Kebudayaan Papua
ABSTRAK
Berbicara
tentang kebudayaan sangat erat kaitannya dengan kepribadian seseorang. Budaya
dan kepribadian bagaikan dua sisi mata uang tidak bisa dipisahkan. Dimana
budaya yang baik itu selalu mempengaruhi pribadi yang baik, kemudian budaya
buruk selalu mempengaruhi pribadi yang buruk juga. Disamping itu kadang kala
lingkungan menjadi hal utama yang dapat mempengaruhi baik buruknnya budaya
seseorang. Kita ambil contoh di papua memiliki berbagai kebudayaan yang berbeda
dengan daerah lainnya, sehingga dengan sendiri kepribadian mereka juga agak
berbeda dan unik. Sehingga kepribadian yang terbentukpun agak unik dan berbeda.
Contoh budaya potong jari, yang telah lama turun temurun diterapkan di papua,
bahkan menjadi budaya (kebiasaan) yang lumrah untuk dihilangkan walaupun
kelihatannya agak buruk dan tidak sesuai baik norma agama maupun norma hukum.

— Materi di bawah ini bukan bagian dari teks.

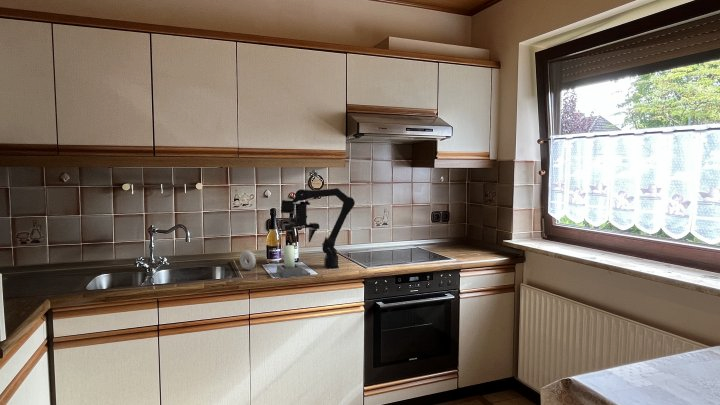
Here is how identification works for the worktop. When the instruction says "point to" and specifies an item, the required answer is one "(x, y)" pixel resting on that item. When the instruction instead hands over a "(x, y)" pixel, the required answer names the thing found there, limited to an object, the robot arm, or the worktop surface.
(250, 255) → the donut
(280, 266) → the socket
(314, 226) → the robot arm
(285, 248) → the pale green cylinder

Saya akan membahas kebudayaan pulau tersebut mulai dari adat, bahasa, makanan,
dan sebagainya yang berasal dari berbagai sumber yang saya satukan dan menumpahkan
beberapa pemikiran dan pendapat saya didalamnya.
BAB
I
PENDAHULUAN
1.1
Latar
Belakang
Indonesia
merupakan negara yang kaya akan budaya, masyarakat serta suku yang berbeda. Hal
ini bisa kita lihat dari perbedaan suku, masyarakat, ras, agama yang membentang
seluas arcipelago Indonesia dari Sabang sampai Merauke. Merupakan sebuah
kesalah besar apabila kita sebagai masyarakat Indonesia, hanya acuh dan tidak
mempelajari kebudayaan-kebudayaan yang beragam yang tersapat di Indonesia.
Saya
memilih kebudayaan masyarakat Papua, karena Propinsi Papua di Indonesia
merupakan sebuah propinsi yang unik. Propinsi yang sering kali dianggap sebelah
mata oleh orang-orang karena anggapan mereka masyarakat papua masih primitif.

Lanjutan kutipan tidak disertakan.